# Phal gigantea



## Stone (Nov 8, 2013)

I'm expecting a few gigantea seedlings in the mail. I've read many times they are lowland hot growers (ie normal Phal temps) but I'm sure I read a post here from someone who visited the habitat that night temps went down to 12or 14 Degrees C.


----------



## abax (Nov 9, 2013)

Mike, I have three gigantea doing very well in a warm greenhouse with
low temp. of 60F in the winter. Occasionally the temp. might get slightly
below 60F, but the growth slows down and will stunt the leaves.

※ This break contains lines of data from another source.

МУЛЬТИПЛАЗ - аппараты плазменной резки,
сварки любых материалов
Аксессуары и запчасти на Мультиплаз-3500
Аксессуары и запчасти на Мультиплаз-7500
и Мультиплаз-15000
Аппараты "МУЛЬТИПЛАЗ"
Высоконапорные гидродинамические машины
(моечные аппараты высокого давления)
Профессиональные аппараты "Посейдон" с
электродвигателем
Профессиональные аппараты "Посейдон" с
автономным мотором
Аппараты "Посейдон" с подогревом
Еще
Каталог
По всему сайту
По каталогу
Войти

I've found
that growing in sphag. in a basket hanging sideways seems to be preferred.
They like Catt.-type light and I hang them up quite high in my greenhouse where winter temps. are a bit warmer and a bit brighter.


----------



## Dido (Nov 9, 2013)

I killed 2 and now it is growing in anorganic with some spathoglottis I posted and it is growing fast, nearly full sun. 
Popow has the big light directly over them..


----------



## Rick (Nov 10, 2013)

I've also heard they were warm lowland growers, but mine has been growing just fine with winter night minimums at 15-16C.

I know a few other folks with more/bigger/longer term gigantea that feel comfortable bouncing around between 15-18C for winter night lows.


----------